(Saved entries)
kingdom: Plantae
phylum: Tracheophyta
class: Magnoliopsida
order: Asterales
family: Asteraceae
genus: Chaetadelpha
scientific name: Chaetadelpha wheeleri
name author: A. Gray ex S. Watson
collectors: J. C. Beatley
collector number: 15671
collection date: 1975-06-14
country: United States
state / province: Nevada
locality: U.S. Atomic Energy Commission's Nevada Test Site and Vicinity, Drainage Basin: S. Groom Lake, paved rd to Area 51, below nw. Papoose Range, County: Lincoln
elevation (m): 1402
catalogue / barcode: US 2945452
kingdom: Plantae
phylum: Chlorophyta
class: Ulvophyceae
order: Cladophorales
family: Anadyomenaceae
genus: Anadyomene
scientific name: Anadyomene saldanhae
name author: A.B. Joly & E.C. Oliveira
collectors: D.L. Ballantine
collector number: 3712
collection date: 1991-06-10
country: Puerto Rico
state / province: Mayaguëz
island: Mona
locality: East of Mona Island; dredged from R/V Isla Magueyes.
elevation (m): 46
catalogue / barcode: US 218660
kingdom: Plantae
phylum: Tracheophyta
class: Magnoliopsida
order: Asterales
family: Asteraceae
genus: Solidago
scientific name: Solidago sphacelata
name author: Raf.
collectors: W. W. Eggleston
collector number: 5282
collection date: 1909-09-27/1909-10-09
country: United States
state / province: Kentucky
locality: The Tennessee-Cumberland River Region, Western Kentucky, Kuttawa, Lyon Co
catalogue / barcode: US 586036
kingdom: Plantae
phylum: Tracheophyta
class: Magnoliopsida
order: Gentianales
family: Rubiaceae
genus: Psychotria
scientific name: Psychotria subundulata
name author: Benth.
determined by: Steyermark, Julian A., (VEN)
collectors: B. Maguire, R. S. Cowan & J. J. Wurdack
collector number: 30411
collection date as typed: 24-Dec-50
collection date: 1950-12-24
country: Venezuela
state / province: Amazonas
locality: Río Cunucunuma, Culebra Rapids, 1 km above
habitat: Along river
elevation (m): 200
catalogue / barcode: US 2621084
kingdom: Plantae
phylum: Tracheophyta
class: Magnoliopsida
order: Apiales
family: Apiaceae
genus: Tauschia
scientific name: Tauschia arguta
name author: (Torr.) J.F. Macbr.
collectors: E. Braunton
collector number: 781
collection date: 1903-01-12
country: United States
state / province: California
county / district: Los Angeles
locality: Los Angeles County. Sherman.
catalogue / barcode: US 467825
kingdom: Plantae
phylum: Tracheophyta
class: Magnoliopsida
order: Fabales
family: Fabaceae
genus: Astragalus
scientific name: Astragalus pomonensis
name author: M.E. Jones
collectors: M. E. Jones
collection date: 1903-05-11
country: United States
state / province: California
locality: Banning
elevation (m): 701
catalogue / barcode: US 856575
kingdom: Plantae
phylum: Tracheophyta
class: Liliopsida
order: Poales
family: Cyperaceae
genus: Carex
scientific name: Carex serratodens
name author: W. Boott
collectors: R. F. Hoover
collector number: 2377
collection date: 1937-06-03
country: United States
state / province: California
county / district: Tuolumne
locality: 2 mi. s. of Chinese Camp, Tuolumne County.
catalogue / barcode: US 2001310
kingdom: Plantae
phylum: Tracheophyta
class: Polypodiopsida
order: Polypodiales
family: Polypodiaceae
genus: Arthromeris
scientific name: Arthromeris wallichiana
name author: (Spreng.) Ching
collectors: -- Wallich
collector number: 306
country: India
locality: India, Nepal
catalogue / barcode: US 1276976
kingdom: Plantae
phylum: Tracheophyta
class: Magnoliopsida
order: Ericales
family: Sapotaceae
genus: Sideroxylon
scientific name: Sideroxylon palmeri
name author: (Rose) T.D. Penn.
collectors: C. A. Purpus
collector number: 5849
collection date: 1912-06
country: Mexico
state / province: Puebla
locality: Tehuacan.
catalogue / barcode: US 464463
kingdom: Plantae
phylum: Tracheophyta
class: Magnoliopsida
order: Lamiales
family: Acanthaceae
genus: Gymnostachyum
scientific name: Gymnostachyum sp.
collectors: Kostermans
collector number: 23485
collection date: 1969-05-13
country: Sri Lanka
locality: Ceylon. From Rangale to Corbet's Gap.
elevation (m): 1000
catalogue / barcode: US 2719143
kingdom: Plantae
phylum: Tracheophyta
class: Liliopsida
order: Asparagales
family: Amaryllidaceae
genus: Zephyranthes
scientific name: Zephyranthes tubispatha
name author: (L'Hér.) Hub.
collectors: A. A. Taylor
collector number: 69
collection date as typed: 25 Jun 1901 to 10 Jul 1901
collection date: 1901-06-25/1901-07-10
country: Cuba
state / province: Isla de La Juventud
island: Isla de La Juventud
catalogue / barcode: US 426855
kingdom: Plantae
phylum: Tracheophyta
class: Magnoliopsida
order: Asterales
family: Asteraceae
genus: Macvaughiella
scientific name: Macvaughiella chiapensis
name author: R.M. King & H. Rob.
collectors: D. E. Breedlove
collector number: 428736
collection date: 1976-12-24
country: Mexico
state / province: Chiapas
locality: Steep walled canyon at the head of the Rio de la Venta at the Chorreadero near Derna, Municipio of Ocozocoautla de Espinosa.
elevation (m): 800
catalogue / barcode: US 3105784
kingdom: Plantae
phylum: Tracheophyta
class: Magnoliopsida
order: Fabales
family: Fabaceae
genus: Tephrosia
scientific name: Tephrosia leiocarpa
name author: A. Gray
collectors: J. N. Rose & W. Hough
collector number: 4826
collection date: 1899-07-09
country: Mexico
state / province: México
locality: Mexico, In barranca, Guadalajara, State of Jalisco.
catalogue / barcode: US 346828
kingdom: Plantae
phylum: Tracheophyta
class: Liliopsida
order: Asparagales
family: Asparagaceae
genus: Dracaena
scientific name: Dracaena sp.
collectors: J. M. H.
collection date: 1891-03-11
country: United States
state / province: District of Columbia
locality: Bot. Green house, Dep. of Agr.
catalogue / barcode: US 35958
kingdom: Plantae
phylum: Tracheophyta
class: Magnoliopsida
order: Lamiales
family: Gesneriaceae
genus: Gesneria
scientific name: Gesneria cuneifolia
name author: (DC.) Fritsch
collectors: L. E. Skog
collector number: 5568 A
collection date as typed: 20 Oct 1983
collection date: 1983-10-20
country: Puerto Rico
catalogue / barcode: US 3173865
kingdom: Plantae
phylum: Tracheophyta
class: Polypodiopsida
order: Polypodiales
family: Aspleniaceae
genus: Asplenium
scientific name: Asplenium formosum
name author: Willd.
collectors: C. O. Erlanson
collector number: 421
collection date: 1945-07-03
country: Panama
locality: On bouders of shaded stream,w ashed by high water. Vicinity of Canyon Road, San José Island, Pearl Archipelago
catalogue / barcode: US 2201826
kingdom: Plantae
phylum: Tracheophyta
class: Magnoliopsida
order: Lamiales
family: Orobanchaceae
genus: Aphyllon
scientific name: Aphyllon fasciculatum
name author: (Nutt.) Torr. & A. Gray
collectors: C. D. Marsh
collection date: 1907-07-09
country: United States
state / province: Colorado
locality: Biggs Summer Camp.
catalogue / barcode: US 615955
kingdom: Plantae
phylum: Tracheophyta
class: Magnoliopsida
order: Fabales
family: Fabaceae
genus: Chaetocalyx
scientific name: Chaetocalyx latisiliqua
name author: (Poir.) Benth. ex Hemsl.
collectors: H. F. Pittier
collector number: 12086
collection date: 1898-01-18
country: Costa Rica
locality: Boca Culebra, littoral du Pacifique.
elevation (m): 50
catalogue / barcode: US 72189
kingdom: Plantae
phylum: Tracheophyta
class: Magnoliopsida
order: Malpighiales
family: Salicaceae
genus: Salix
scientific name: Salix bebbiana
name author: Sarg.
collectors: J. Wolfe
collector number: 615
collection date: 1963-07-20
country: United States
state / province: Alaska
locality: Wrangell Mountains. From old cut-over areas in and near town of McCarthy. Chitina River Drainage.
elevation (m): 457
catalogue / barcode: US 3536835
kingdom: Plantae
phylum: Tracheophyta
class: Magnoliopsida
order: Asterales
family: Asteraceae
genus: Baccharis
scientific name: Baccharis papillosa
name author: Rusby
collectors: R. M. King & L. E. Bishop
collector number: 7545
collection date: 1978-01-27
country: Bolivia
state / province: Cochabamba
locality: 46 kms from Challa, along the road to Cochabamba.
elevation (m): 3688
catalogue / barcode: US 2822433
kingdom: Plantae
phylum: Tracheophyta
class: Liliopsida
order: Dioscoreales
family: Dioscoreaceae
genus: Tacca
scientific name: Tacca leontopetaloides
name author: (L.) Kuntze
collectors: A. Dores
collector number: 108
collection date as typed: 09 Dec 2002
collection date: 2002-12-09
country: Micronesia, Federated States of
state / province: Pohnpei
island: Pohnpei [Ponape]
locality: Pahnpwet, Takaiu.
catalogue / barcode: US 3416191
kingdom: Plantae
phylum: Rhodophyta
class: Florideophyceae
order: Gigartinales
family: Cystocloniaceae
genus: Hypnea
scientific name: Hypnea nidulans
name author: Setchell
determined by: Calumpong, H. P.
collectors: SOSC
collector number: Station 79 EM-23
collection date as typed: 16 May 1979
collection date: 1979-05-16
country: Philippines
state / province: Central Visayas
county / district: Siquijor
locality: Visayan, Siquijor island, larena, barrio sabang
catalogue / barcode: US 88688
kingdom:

[WHAT YOU SHOULD DO] Rewrite the listing from its first line through the line containing "collection date: 1975-06-14" as a Markdown table with the columns Row and Entry, where Row holds the running line number and Entry holds the line itself, omitting blank lines.

[TASK SOLUTION]
| Row | Entry |
|---|---|
| 1 | kingdom: Plantae |
| 2 | phylum: Tracheophyta |
| 3 | class: Magnoliopsida |
| 4 | order: Asterales |
| 5 | family: Asteraceae |
| 6 | genus: Chaetadelpha |
| 7 | scientific name: Chaetadelpha wheeleri |
| 8 | name author: A. Gray ex S. Watson |
| 9 | collectors: J. C. Beatley |
| 10 | collector number: 15671 |
| 11 | collection date: 1975-06-14 |